Reputation: 1792
I have the following csv:
Name1 Name2
JSMITH J Smith
ASMITH A Smith
How can I read it into a dictionary so that the output is
dict = {'JSMITH':'J Smith', 'ASMITH': 'A Smith'}
I have used:
df= pd.read_csv('data.csv')
data_dict = df.to_dict(orient='list')
but it gives me
{'Name1': ['JSMITH','ASMITH'],'Name2': ['J Smith', 'A Smith']}
I am then hoping to use it in a map
function in pandas
such as:
df2['Name'] = df2['Name'].replace(data_dict, regex=True)

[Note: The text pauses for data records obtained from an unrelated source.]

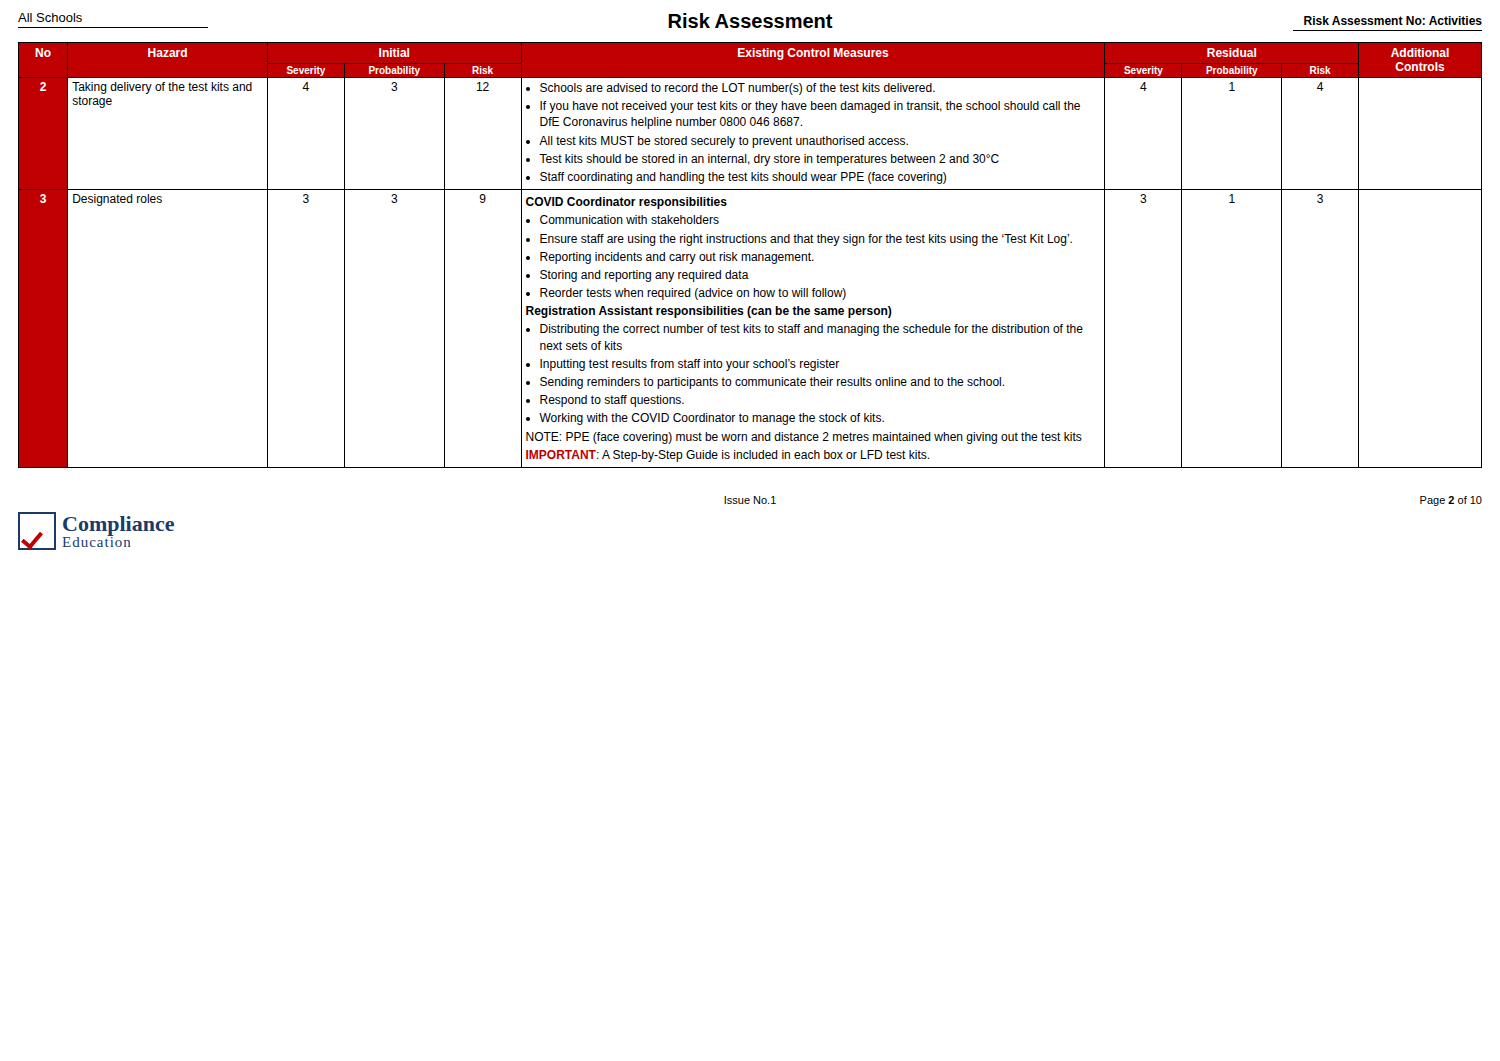All Schools
Risk Assessment
Risk Assessment No: Activities
| No | Hazard | Initial | Existing Control Measures | Residual | Additional Controls |
| --- | --- | --- | --- | --- | --- |
| Severity | Probability | Risk | Severity | Probability | Risk |
| 2 | Taking delivery of the test kits and storage | 4 | 3 | 12 | Schools are advised to record the LOT number(s) of the test kits delivered. If you have not received your test kits or they have been damaged in transit, the school should call the DfE Coronavirus helpline number 0800 046 8687. All test kits MUST be stored securely to prevent unauthorised access. Test kits should be stored in an internal, dry store in temperatures between 2 and 30°C Staff coordinating and handling the test kits should wear PPE (face covering) | 4 | 1 | 4 | |
| 3 | Designated roles | 3 | 3 | 9 | COVID Coordinator responsibilities Communication with stakeholders Ensure staff are using the right instructions and that they sign for the test kits using the ‘Test Kit Log’. Reporting incidents and carry out risk management. Storing and reporting any required data Reorder tests when required (advice on how to will follow) Registration Assistant responsibilities (can be the same person) Distributing the correct number of test kits to staff and managing the schedule for the distribution of the next sets of kits Inputting test results from staff into your school’s register Sending reminders to participants to communicate their results online and to the school. Respond to staff questions. Working with the COVID Coordinator to manage the stock of kits. NOTE: PPE (face covering) must be worn and distance 2 metres maintained when giving out the test kits IMPORTANT : A Step-by-Step Guide is included in each box or LFD test kits. | 3 | 1 | 3 | |
Issue No.1
Page 2 of 10
Compliance
Education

Any help would be much appreciated!
Upvotes: 4
Views: 1028
Reputation: 29742
Trick if you always have only two columns:
dict(df.itertuples(False,None))
Or make it a pandas.Series
and use to_dict
:
df.set_index("Name1")["Name2"].to_dict()
Output:
{'ASMITH': 'A Smith', 'JSMITH': 'J Smith'}
Note that if you need a mapper to a pd.Series.replace
, Series
works just as fine as a dict
.
s = df.set_index("Name1")["Name2"]
df["Name1"].replace(s, regex=True)
0 J Smith
1 A Smith
Name: Name1, dtype: object
Which also means that you can remove to_dict
and cut some overhead:
large_df = df.sample(n=100000, replace=True)
%timeit large_df.set_index("Name1")["Name2"]
# 4.76 ms ± 1.09 ms per loop (mean ± std. dev. of 7 runs, 100 loops each)
%timeit large_df.set_index("Name1")["Name2"].to_dict()
# 20.2 ms ± 976 µs per loop (mean ± std. dev. of 7 runs, 10 loops each)
Upvotes: 3